Active Reasoning in an Open-World Environment
Authors: Manjie Xu, Guangyuan Jiang, Wei Liang, Chi Zhang, Yixin Zhu
NeurIPS 2023 | Conference PDF | Archive PDF | Plain Text | LLM Run Details
| Reproducibility Variable | Result | LLM Response |
|---|---|---|
| Research Type | Experimental | We evaluate state-of-the-art Reinforcement Learning (RL) and multimodal question-answering models on Conan.
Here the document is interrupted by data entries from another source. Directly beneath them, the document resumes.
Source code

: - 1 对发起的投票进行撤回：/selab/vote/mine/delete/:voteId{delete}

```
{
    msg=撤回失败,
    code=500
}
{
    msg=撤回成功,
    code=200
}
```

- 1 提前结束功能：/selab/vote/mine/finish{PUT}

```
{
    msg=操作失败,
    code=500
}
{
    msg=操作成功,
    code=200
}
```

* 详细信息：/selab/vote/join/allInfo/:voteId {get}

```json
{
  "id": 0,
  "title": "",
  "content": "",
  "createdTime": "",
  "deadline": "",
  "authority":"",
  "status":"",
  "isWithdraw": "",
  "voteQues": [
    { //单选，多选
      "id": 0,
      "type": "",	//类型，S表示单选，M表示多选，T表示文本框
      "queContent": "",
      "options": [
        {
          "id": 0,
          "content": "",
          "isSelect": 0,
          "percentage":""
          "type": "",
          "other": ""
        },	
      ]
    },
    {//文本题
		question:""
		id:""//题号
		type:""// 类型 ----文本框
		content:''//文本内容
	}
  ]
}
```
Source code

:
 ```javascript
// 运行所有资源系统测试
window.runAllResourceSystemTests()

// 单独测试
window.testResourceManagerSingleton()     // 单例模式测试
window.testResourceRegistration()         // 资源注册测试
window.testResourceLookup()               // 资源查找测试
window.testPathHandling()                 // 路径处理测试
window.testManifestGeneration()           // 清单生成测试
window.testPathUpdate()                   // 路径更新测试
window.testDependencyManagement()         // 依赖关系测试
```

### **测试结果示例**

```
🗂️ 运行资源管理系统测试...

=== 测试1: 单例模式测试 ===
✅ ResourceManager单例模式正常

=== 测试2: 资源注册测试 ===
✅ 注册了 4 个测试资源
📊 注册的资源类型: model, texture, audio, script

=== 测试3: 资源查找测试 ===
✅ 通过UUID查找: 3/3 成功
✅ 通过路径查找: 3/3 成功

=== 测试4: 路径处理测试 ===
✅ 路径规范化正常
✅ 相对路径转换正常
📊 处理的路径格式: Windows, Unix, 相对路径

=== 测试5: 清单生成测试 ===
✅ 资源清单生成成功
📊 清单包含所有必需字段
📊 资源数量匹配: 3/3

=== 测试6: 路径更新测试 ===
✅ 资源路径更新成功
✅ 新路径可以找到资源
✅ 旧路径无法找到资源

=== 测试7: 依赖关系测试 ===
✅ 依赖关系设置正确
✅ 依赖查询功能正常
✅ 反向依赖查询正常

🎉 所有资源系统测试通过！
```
Our observations highlight an intriguing dichotomy: while these cutting-edge models exhibit prowess in addressing low-level, short-term tasks, they struggle with multi-round environmental interactions and high-level abductive reasoning. |
| Researcher Affiliation | Academia | Manjie Xu 1, : manjietsu@bit.edu.cn Guangyuan Jiang 2 jgy@stu.pku.edu.cn Wei Liang 1, 3, liangwei@bit.edu.cn Chi Zhang 4, zhangchi@bigai.ai Yixin Zhu 2, yixin.zhu@pku.edu.cn 1 School of Computer Science & Technology, Beijing Institute of Technology 2 Institute for AI, Peking University 3 Yangtze Delta Region Academy of Beijing Institute of Technology, Jiaxing, China 4 National Key Laboratory of General Artificial Intelligence, BIGAI |
| Pseudocode | No | The paper describes its methods textually and through diagrams (e.g., Figure 3 illustrating the detective pipeline), but it does not include any explicitly labeled pseudocode or algorithm blocks. |
| Open Source Code | Yes | https://sites.google.com/view/conan-active-reasoning |
| Open Datasets | Yes | Conan produced a corpus comprising 100,000 questions. These were derived from 10,000 unique scenes, generated via the Crafter’s scene generator, with each scene stemming from a task executed by a vandal. This resulted in an average generation of 10 questions per scene. |
| Dataset Splits | Yes | Table A4: Dataset split and choice distribution. Intent: 71162 (Train), 9152 (Test), 8822 (Val) |
| Hardware Specification | Yes | All models are trained utilizing 8 NVIDIA Ge Force RTX 3090 GPUs. |
| Software Dependencies | No | The paper mentions using "The Stable Baselines3 library" and models like "BERT-Large" and "De BERTA", but it does not specify exact version numbers for these software dependencies (e.g., "Stable Baselines3 vX.Y" or "PyTorch 1.9"). |
| Experiment Setup | Yes | The explorer is trained using DQN, TRPO, and Recurrent PPO for 10^8 steps, with a buffer size of 10^7 and a batch size of 512. In the case of DQN, training is conducted with ϵ 0.96. Each episode is capped at a maximum of 500 steps for the explorer. |